When academics say a certain market has evidence of chaotic processes what are they looking for. Chaotic systems have certain attributes, one of which is strange attractors, these give rise to cyclical processes. But unique to chaotic systems is the fact these attractors have non-integer dimensions (there is a tool, based on correlation dimension for measuring the dimension of strange attractors).
The blog has talked about this structure before. It is a feature of the natural world, the natural world does not seem to have perfect forms Plato saw in his mind.
However certain ideas of Penrose and others suggest they may have an existence in the natural world. But not the natural world as you experience it, which is supremely fractal, but with that which you experience it, your mind interacting with the world. The computation of the mind itself may be connected with the world of Plato.
The fractal non-periodic cycles in a chaotic system produce some of the effects one sees in financial markets. That sense of being able to see structure very clearly, after the effect, because predicting the effect is impossible.
Those cycles in markets except perhaps in commodities do not come from the natural world they probably come from the action of attractors, which are computational processes, with no predictability. That issue is the problem of prediction based on structural analysis working sometimes and not others.
But the markets may be a bridge between the natural world and the world of Plato. The processes Penrose talks about may be connected with certain technologies in the mind, and thus consciousness itself. The market is the intense application of the mind in an incredibly focused manner, the focus provided by $$$. If it is anything in this world, then it is there.
One could explain crashes in the market by this feature of chaotic systems: that disorders happen when changes are accumulated to a certain point. The market has chaos in it, there is no question of it, but there are minds in it as well.
The determinism in chaotic system, is a kind of negative determinism, the system will act as it acts until it has to reorder itself. But the mind has intentionality. This is a kind of theoretical back up for the ideas of revaluation this blog has been discussed.
The revaluations of the crisis were not chaotic they were accurate, once it was clear that the millions of mortgages underlying asset values were in fact debt not assets. It could be conjectured the actions of minds triggered a chaotic re-organization. Intentionality uses processes, it is just the market may to an extent be a way for the mind to use chaotic processes.
Everything matters in investing, every intentional creative act in society. But one does not need to take account of these, one just needs to look at the financial statement, because they show up there. The economy itself is referenced in working capital and more broadly in revenue (but reference this to cash, particularly working capital, to more precisely value revenue).
But one needs to look at what is actually happening in the economy, how money flow is being used to float those assets values and how the market has been rejecting this.

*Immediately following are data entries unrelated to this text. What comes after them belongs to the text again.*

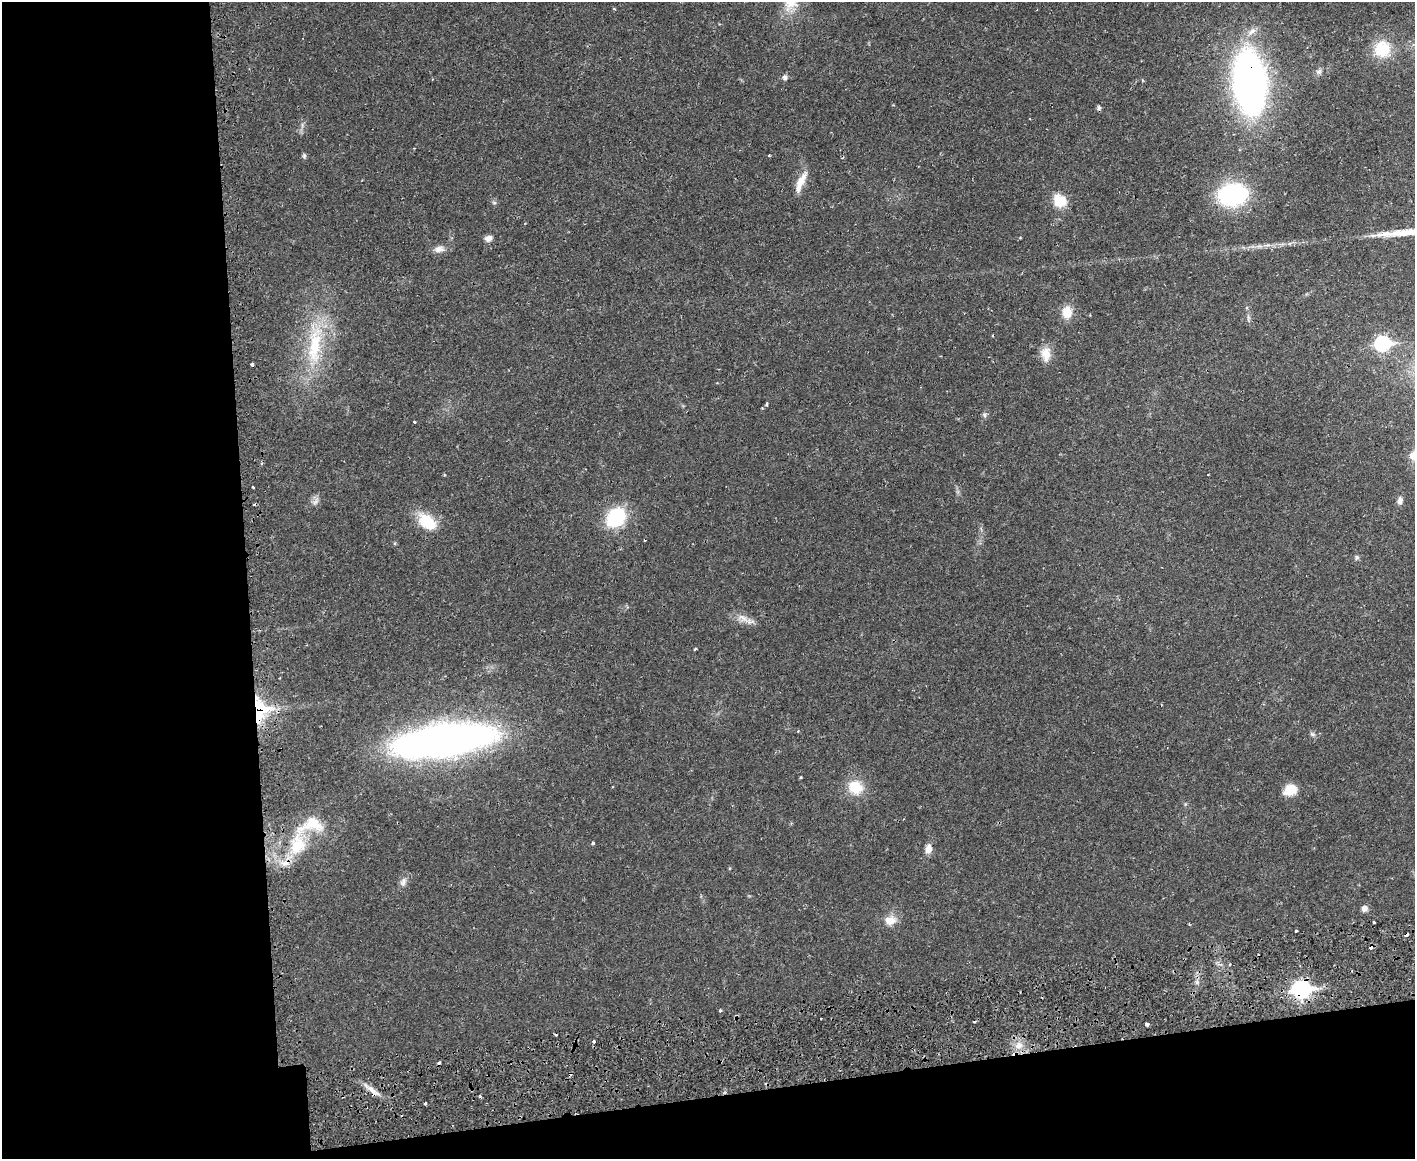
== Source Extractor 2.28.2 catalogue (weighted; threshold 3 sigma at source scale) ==
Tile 10 of 3 x 4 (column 1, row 4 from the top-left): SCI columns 175-1587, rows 91-1247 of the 4710 x 4807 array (HDU 1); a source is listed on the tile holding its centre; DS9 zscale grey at full resolution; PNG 1417 x 1161 px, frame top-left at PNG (2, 2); no overlay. Shown black and unused: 23% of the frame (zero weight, under 2 of 3 exposures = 5% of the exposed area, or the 3 px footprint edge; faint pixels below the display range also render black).
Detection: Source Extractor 2.28.2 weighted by HDU 2 'WHT'; one run over the whole footprint, this tile lists its part. Background 0.0166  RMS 0.0033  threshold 0.0148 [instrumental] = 3 sigma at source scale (4.5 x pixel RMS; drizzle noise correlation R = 1.50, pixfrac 1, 0.05/0.05 arcsec/px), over >= 5 px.
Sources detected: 66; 10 cosmic-ray / hot-pixel residue — not listed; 2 inside a brighter listed object's ellipse — not listed separately; the other 54 listed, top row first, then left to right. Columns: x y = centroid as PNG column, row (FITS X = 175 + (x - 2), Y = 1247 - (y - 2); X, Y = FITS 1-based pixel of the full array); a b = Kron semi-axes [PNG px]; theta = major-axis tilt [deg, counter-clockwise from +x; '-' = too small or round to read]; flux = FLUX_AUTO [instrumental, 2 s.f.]
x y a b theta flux
1252 31 15 7 39 2.3
1382 49 17 16 - 11
1319 72 9 7 35 0.94
785 77 8 6 -73 0.84
1249 82 42 20 -85 200
1099 108 5 5 - 0.89
769 155 3 2 - 0.49
304 156 7 5 71 0.58
801 182 27 8 66 4.3
1233 195 27 20 11 38
1060 201 13 12 - 7.6
494 203 6 4 -2 0.48
488 238 9 7 25 1.4
439 249 14 8 7 2
1067 312 16 12 90 4.4
1382 344 8 7 - 51
315 345 60 17 84 21
1046 354 21 12 -88 4
252 364 3 3 - 0.62
767 404 3 3 - 1.5
985 415 7 6 - 0.77
414 422 3 3 - 0.25
1413 456 10 10 - 3.2
253 487 3 3 - 0.73
1400 500 9 7 78 1.4
316 501 14 5 60 1.2
616 517 17 13 48 25
427 522 26 16 -39 9
1357 557 6 5 - 0.61
743 618 18 10 -33 3
695 649 5 3 - 0.29
261 710 29 22 89 17
1312 734 8 5 -16 0.76
444 740 62 20 8 260
801 777 4 3 - 0.29
855 787 17 15 -29 7.9
1290 790 15 11 23 5.3
593 843 4 3 - 0.54
297 845 32 21 75 14
928 849 11 8 82 2.3
403 882 13 8 75 1.6
1364 908 8 8 - 1.4
890 920 17 12 8 3.6
1374 922 3 3 - 0.56
1296 931 3 3 - 0.7
1197 982 5 5 - 0.69
1301 989 9 7 5 110
720 1010 3 3 - 0.71
821 1019 2 2 - 0.34
1147 1024 4 3 - 2.1
594 1041 3 3 - 1.2
1019 1045 11 8 43 2.9
372 1090 21 6 -37 2.9
425 1103 3 3 - 0.75
Overlapping masked pixels (flux is a lower limit): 4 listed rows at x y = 1249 82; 261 710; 1301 989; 372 1090
Isophote crosses this tile's border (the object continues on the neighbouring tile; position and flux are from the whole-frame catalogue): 1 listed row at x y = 1413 456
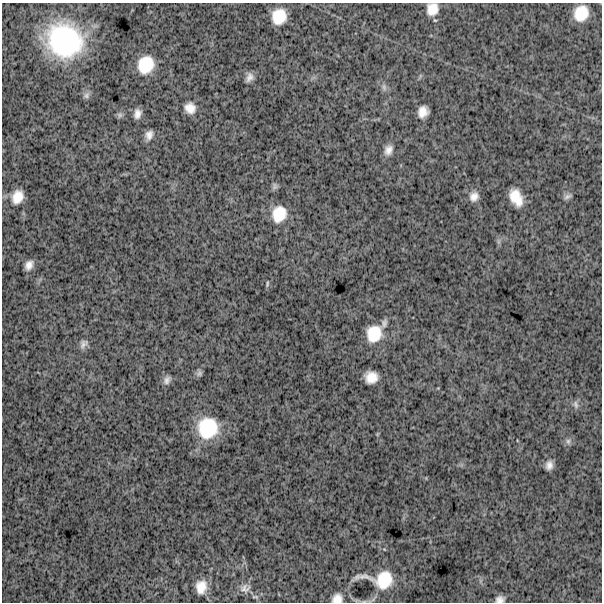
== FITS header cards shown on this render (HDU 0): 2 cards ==
NAXIS1  =                  600
NAXIS2  =                  600

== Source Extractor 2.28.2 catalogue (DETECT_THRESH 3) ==
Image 600 x 600 px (HDU 0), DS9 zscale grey, 1 PNG px = 1 image px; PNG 604 x 604 px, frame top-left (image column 1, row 600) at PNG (2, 3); no overlay
Background 1690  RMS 270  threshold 796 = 3 sigma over >= 5 px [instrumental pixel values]
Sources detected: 38; all 38 listed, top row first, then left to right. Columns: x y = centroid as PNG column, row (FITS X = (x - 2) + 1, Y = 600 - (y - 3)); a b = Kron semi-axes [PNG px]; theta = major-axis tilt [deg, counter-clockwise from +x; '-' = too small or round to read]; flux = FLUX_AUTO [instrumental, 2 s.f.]
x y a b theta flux
432 9 13 12 - 2.5e+05
581 13 14 12 65 3.8e+05
279 16 14 12 70 4.2e+05
64 40 34 30 -28 2.5e+06
146 65 16 13 63 5.1e+05
249 77 11 7 65 9.9e+04
384 87 11 6 -75 6.6e+04
86 95 10 7 50 6.2e+04
190 108 13 11 -42 1.8e+05
423 112 10 9 - 1.9e+05
137 114 9 6 77 1.1e+05
120 115 8 7 - 4.4e+04
149 135 10 7 69 1.1e+05
388 150 13 9 69 1.3e+05
275 186 10 6 79 4.6e+04
474 196 12 10 58 1.4e+05
567 196 11 6 25 5.4e+04
17 197 16 12 66 2.7e+05
516 197 16 10 -63 3.5e+05
279 214 17 14 70 4.2e+05
29 265 9 7 60 1.2e+05
267 284 8 3 80 2.6e+04
374 334 19 17 65 5.0e+05
83 344 13 8 56 8.8e+04
199 373 8 7 - 4.7e+04
371 377 11 10 - 2.6e+05
167 380 11 8 61 8.3e+04
576 404 11 7 -73 6.7e+04
208 428 24 23 - 9.0e+05
568 441 8 6 -76 5.5e+04
549 465 10 8 76 1.1e+05
364 577 25 6 -4 1.2e+05
384 580 20 18 52 5.5e+05
201 587 15 11 82 2.6e+05
245 588 14 11 10 1.1e+05
255 597 9 4 -5 3.0e+04
337 599 13 11 20 1.5e+05
500 599 10 7 10 9.4e+04
At the frame edge (FLAGS 8, measured only in part): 3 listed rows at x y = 432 9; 337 599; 500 599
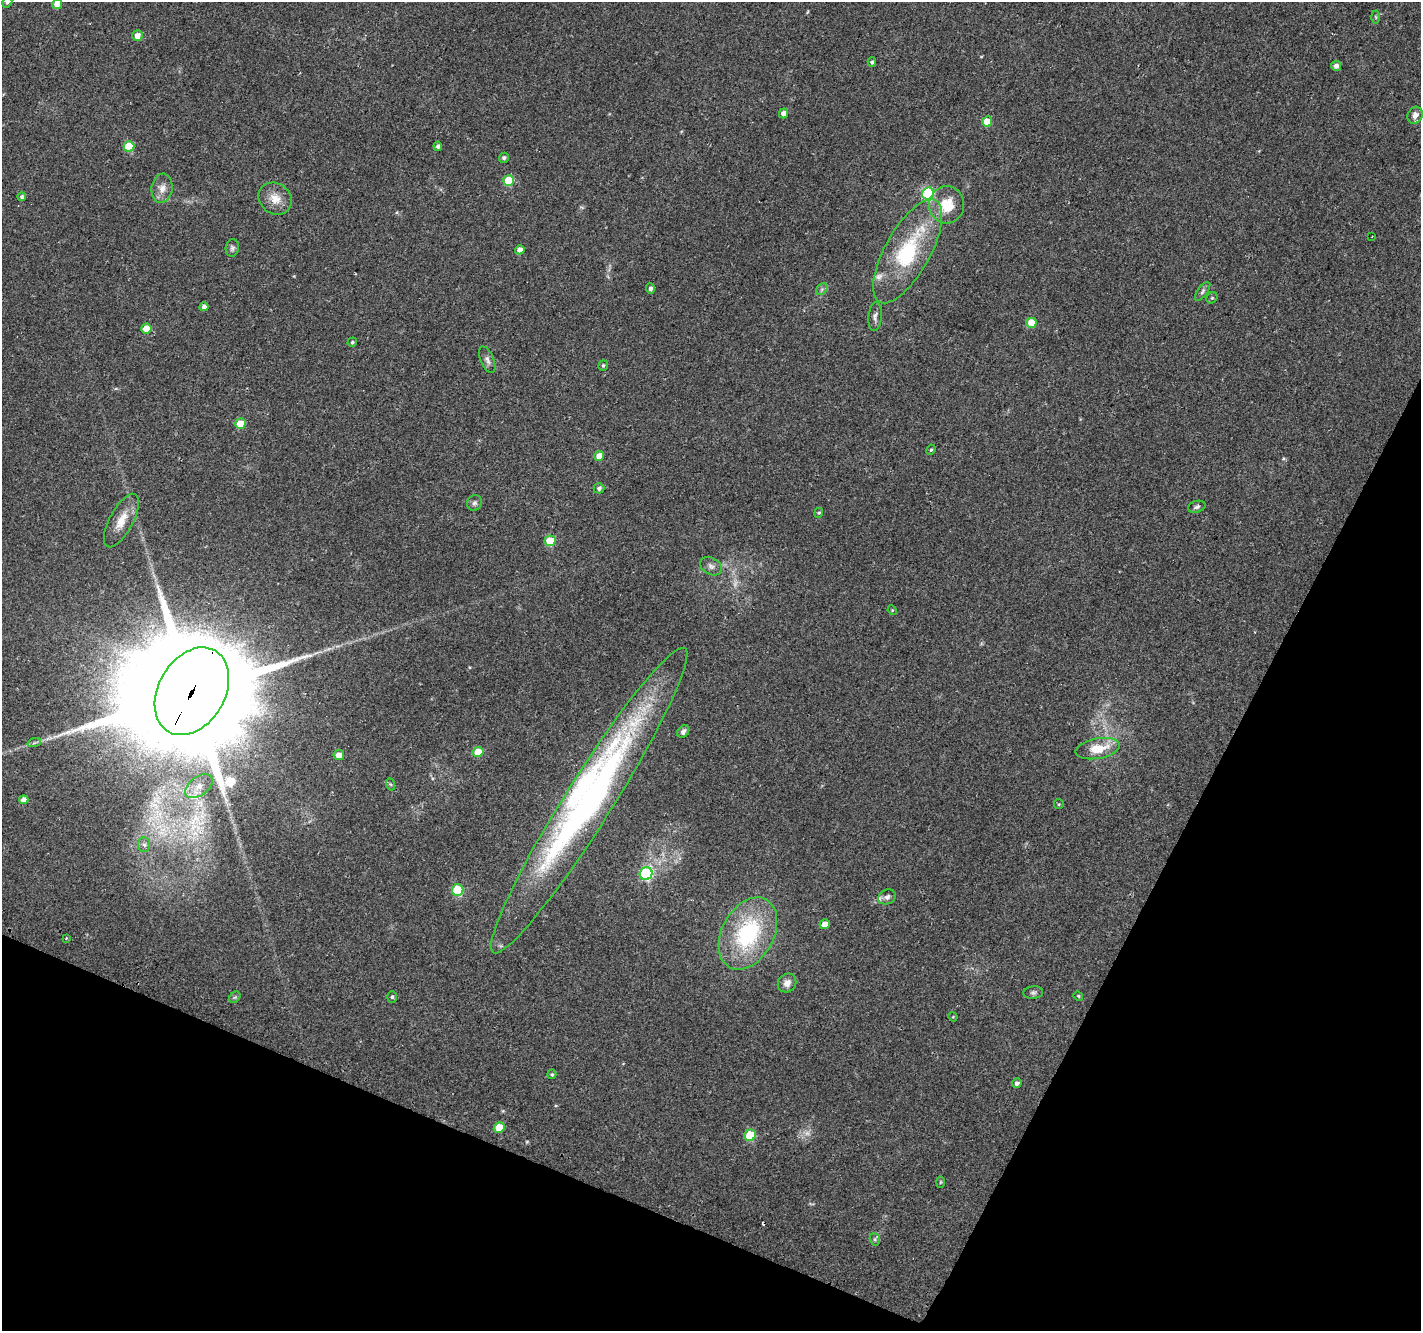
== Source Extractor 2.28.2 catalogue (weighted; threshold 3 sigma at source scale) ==
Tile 15 of 4 x 4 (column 3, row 4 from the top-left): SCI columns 2859-4277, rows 300-1628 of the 5709 x 5850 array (HDU 1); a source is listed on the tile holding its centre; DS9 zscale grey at full resolution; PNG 1423 x 1333 px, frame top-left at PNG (2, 2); each listed source drawn as its Kron ellipse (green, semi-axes under 4 px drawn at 4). Shown black and unused: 22% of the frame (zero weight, under 2 of 3 exposures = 2% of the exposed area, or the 3 px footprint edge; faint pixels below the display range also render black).
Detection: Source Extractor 2.28.2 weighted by HDU 2 'WHT'; one run over the whole footprint, this tile lists its part. Background 0.0558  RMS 0.011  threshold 0.0496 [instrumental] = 3 sigma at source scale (4.5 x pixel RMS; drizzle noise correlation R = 1.50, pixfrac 1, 0.0396/0.0396 arcsec/px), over >= 5 px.
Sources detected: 80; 3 too faint to see at this stretch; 1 cosmic-ray / hot-pixel residue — neither listed nor drawn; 2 inside a brighter listed object's ellipse — not listed separately; the other 74 listed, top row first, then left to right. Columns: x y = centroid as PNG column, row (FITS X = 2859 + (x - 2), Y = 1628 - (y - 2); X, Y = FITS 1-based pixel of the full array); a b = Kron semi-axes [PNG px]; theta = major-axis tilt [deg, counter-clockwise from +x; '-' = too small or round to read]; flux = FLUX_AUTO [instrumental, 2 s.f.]
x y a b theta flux
7 2 6 4 59 2.4
57 4 5 5 - 8.5
1376 17 6 4 -88 1.5
137 36 5 5 - 8.7
872 62 4 4 - 1.9
1336 66 5 5 - 4.3
783 113 5 4 - 5.7
1415 115 9 7 64 6.5
987 121 5 5 - 19
129 146 5 5 - 42
438 146 4 4 - 2.3
504 158 5 5 - 2.5
509 181 5 5 - 36
162 188 15 10 81 8.8
928 194 6 6 - 110
22 197 4 4 - 2.4
275 199 17 15 -38 15
947 205 18 17 - 29
1372 237 3 2 - 0.71
232 248 9 6 82 3.1
520 250 5 4 - 7.9
908 251 58 22 61 96
650 288 5 4 - 3.5
822 289 6 5 - 2.1
1203 291 11 5 54 3
1212 298 6 5 - 1.5
204 307 4 4 - 4.4
875 316 14 6 85 4.4
1031 323 5 5 - 19
146 328 5 5 - 15
352 342 5 4 - 1.9
487 360 14 6 -67 4.5
603 365 5 4 - 1.6
240 424 5 5 - 19
931 450 5 4 - 1.5
599 456 5 5 - 11
599 488 5 5 - 2.9
474 503 8 7 - 3.1
1197 507 9 5 16 2.6
819 513 5 4 - 1.4
121 520 30 11 62 18
550 541 5 5 - 34
711 566 11 8 -31 4.8
892 610 5 4 - 1.1
192 691 47 33 60 53000
683 732 7 5 48 3.9
34 743 7 4 19 2
1098 749 22 10 11 27
478 752 5 5 - 23
339 755 5 5 - 9.1
390 784 6 4 -70 1.4
199 786 15 9 36 11
24 800 5 4 - 6.3
589 800 180 23 58 460
1059 804 5 4 - 1.3
144 845 7 6 - 3.1
646 873 6 6 - 130
458 890 6 5 - 60
887 897 9 7 25 3.6
825 924 5 5 - 9.1
748 933 38 26 61 110
66 938 3 2 - 1.1
787 983 10 8 48 7.3
1033 993 10 6 5 2.8
1078 996 5 4 - 1.2
235 997 6 5 - 1.6
392 997 6 5 - 1.8
953 1017 5 4 - 0.96
552 1074 5 4 - 1.6
1017 1083 5 4 - 3.9
499 1127 5 5 - 23
750 1135 6 5 - 40
940 1182 6 4 88 1.3
875 1239 6 5 - 1.9
Overlapping masked pixels (flux is a lower limit): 1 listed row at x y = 192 691
Isophote crosses this tile's border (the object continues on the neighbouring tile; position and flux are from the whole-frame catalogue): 2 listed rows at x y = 7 2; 57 4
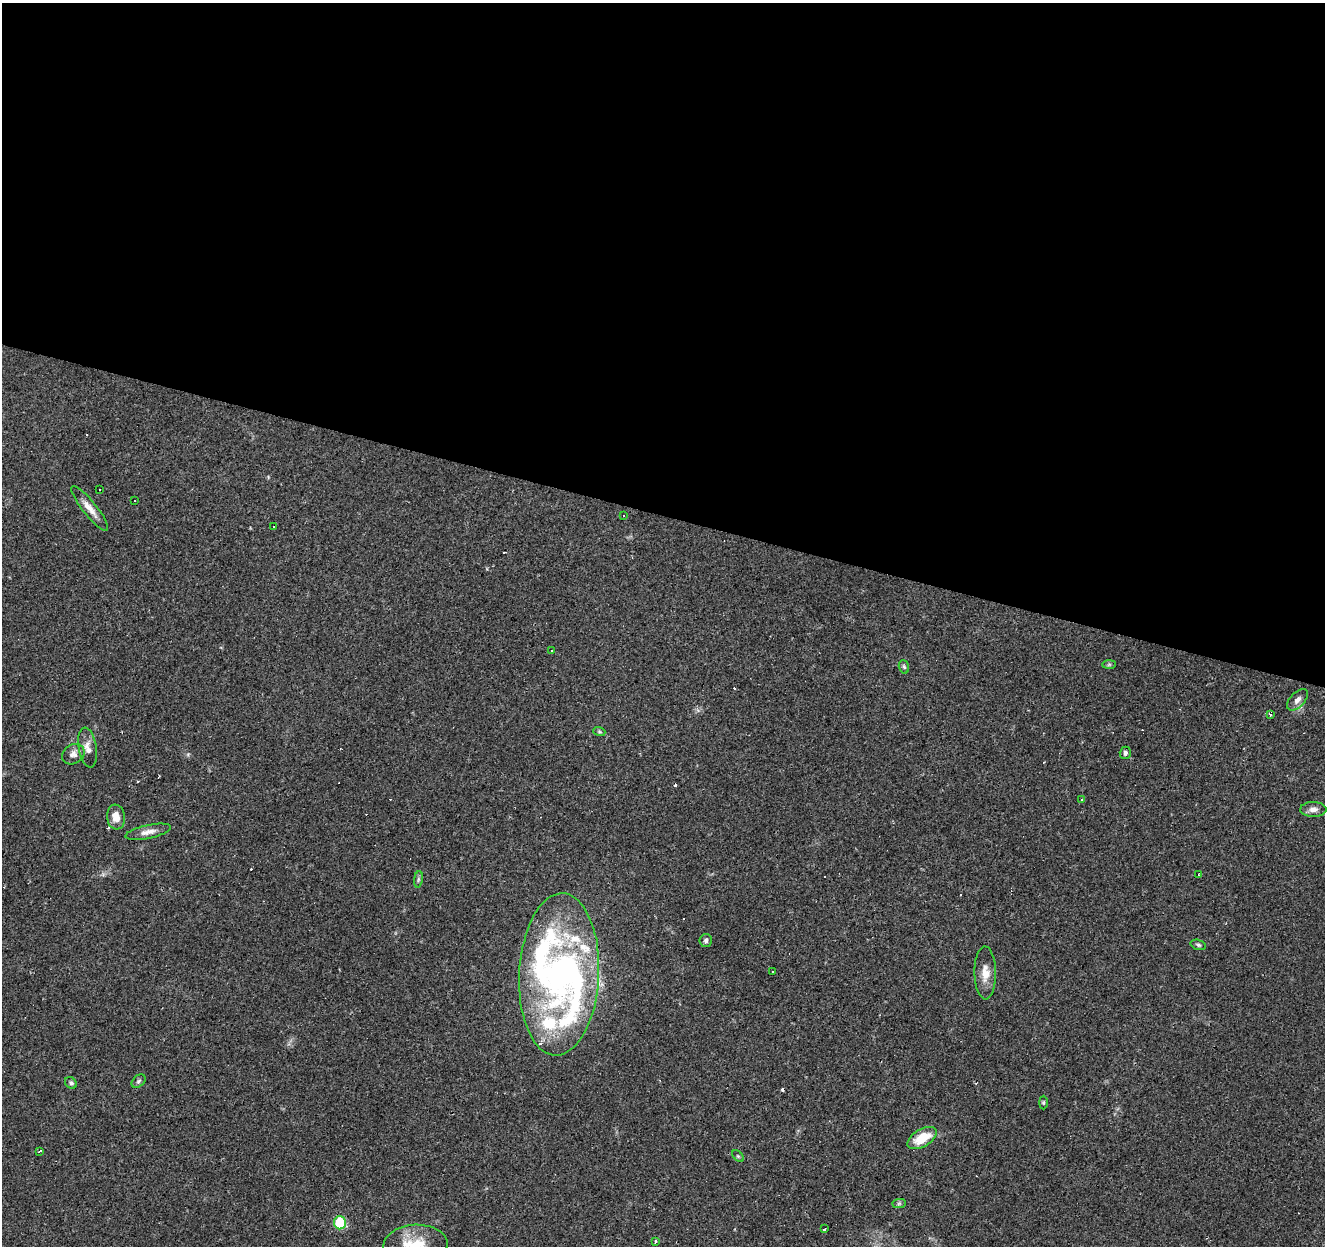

But what else could it do, it is there to correctly value and it is incredibly precise and accurate at doing this. This is partly the reason why some investors have got incredibly rich by their ability to pick these companies before the market gets to value them. The *market* never really predicts that is why those companies are there to value.
It is true projections get made, but these tend to be inaccurate and get discounted as they are made, thus their effect dissipates (another source of the time decay this blog has talked about). They tend to be least discounted at market tops, which is why they are market tops.
But this is when they should be most discounted. It calms the view of the market to say there is no predictability, because there cannot be. One does not need to worry about whether the mind can predict or not, one can say the market does not have the structure to allow this. So you must take account of what is happening now, it is one reason why the year on year comparisons in the financial statements are so powerful.
Why should you do this, well the analysis of financial statements has produced this great wealth. What this is really saying is those intentional processes are showing in the financial statements.